The same is true for men and women who are attracted to members of the same sex. Loving one another with brotherly affection is a call to purity and holiness. It reminds us that just as nuclear families are torn apart by sexual abuse, the family of God is eviscerated when its members pursue illicit sexual relationships—with one another or with an unbeliever (cf. 2 Cor 6:14–7:1).
In 1 Peter 1:22, the admonition towards sexual purity is also in view. Peter writes, “Having purified you souls by your obedience to the truth for a sincere brotherly love, love another earnestly from a pure heart.” In this verse Peter tells us that faith (“obedience to the truth”) purifies us (cf. 1 John 1:9), but Peter also explains that such purity places us in the family of God.
“For a sincere brotherly love” is a statement of purpose; God’s purpose is for us to be holy and familial. Christ died to removes us from the impurity of the world and establishes us in his holy family. In his family we are not to be impure, but to “love one another from a pure heart.” For this reason, Peter says later to add brotherly affection to godliness and love to brotherly affection (2 Pet 1:7).

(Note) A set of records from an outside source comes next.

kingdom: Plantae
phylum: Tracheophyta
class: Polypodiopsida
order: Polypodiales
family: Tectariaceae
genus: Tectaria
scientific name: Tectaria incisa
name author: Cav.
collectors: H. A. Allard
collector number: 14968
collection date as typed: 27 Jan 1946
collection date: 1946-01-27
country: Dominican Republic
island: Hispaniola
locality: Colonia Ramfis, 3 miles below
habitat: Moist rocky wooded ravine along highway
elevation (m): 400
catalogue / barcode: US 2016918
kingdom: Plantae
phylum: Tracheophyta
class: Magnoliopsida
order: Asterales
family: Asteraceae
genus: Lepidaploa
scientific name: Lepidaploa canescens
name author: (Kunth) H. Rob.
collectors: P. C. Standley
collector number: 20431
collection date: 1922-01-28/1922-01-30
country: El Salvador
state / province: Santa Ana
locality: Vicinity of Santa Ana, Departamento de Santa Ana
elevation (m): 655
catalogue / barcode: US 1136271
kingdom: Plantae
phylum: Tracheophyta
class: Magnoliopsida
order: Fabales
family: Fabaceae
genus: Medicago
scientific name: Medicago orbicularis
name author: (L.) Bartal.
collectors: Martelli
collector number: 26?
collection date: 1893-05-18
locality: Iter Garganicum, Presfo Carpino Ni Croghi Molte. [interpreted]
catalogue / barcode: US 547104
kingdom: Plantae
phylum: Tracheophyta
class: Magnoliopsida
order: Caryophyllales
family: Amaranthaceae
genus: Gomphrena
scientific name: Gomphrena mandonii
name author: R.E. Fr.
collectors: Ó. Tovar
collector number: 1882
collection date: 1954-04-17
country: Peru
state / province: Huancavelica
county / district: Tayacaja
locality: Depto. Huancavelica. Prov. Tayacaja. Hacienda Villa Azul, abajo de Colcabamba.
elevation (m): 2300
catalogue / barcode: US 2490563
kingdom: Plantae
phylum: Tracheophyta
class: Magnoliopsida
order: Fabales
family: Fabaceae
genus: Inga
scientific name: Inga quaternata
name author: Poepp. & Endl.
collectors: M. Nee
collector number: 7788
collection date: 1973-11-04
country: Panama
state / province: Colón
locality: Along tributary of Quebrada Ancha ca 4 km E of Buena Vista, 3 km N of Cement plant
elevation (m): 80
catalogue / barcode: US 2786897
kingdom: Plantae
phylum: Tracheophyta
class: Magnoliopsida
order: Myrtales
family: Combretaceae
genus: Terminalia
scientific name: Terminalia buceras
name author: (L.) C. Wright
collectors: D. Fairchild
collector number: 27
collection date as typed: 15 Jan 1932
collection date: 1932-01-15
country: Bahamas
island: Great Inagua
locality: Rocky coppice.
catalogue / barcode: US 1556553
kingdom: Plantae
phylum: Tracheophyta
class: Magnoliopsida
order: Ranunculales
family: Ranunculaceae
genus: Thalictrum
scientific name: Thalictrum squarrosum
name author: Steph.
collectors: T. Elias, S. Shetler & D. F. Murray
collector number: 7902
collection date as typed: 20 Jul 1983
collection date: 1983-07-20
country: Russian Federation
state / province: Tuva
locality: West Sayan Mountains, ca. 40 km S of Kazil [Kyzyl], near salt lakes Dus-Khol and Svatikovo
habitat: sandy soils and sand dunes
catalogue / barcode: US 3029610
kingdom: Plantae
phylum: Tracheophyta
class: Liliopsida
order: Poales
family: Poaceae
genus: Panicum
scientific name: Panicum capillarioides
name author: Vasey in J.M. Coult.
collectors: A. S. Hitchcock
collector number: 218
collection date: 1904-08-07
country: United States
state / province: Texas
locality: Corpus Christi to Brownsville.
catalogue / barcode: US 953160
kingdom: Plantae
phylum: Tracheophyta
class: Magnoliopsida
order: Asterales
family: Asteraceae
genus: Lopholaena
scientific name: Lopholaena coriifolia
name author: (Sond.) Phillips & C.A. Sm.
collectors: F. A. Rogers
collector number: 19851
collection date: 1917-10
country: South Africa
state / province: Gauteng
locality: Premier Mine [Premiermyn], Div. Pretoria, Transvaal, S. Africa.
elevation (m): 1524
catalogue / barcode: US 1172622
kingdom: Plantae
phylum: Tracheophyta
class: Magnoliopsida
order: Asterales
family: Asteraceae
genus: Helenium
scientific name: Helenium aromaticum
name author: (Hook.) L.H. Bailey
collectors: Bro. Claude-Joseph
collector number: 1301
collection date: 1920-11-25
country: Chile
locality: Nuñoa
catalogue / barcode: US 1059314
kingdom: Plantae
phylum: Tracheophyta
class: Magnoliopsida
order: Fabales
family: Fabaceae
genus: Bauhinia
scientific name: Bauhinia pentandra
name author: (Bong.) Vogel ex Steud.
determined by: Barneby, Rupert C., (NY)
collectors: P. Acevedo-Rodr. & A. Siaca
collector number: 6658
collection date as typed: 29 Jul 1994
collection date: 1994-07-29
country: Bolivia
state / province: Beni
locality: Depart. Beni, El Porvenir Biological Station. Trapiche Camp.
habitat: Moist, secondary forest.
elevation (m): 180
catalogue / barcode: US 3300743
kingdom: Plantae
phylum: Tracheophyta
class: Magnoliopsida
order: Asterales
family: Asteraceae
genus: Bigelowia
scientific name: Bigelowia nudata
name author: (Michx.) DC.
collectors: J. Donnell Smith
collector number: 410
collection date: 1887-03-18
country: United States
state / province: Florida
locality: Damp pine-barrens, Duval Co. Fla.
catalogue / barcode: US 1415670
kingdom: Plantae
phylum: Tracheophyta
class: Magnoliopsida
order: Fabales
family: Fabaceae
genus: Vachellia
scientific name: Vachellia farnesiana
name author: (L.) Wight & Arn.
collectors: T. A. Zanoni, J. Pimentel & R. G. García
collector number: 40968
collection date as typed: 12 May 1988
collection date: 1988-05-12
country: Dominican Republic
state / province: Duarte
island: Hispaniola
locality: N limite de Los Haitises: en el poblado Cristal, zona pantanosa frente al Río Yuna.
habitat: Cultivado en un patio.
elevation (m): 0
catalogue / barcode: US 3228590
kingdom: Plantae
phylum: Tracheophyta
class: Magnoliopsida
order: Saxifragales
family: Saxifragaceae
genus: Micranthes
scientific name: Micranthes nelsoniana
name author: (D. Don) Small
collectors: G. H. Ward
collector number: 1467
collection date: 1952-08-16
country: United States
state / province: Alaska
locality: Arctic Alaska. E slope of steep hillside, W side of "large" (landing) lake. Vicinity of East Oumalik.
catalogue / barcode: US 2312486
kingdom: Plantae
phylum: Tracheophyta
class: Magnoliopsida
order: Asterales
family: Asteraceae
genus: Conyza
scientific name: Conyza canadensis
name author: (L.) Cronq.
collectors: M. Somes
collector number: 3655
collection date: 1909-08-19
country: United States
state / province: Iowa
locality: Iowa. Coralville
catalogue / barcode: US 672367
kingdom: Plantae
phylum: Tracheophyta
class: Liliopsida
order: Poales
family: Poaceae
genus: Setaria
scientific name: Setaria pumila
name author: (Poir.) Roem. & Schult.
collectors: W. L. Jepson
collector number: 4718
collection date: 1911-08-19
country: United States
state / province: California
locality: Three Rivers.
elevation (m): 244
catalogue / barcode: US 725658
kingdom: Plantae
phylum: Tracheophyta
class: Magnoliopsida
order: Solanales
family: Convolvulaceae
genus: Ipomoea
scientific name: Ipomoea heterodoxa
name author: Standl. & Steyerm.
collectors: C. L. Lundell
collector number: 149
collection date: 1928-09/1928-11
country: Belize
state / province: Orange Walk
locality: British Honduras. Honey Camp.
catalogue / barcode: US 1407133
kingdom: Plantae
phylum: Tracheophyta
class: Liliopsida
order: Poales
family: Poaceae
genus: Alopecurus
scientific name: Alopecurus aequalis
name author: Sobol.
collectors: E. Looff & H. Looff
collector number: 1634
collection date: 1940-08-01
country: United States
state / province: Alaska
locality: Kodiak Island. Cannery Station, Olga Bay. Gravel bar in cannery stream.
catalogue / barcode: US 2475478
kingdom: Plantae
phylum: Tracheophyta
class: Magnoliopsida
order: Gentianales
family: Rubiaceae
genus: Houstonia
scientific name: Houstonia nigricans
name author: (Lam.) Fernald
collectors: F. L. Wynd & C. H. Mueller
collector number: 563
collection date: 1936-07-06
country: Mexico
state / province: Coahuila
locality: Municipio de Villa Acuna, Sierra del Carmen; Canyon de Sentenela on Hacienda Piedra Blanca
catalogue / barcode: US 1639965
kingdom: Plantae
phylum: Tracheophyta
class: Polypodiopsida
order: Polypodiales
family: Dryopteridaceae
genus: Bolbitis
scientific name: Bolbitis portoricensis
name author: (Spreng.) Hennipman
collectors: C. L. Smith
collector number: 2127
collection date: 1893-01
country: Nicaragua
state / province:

In the church, love depends on seeing one another as brothers and sisters, mothers and fathers, sons and daughters. Spiritually-speaking, this is how God sees us; practically-speaking, our perception of the church as God’s family protects us from the passions that tempt us from within and without.
When we love one another with brotherly affection, we protect and serve one another. We refuse to take advantage of one another. And in this the body of Christ is built up and purified.
May God grant us hearts to pursue holy love and protect the purity of one another.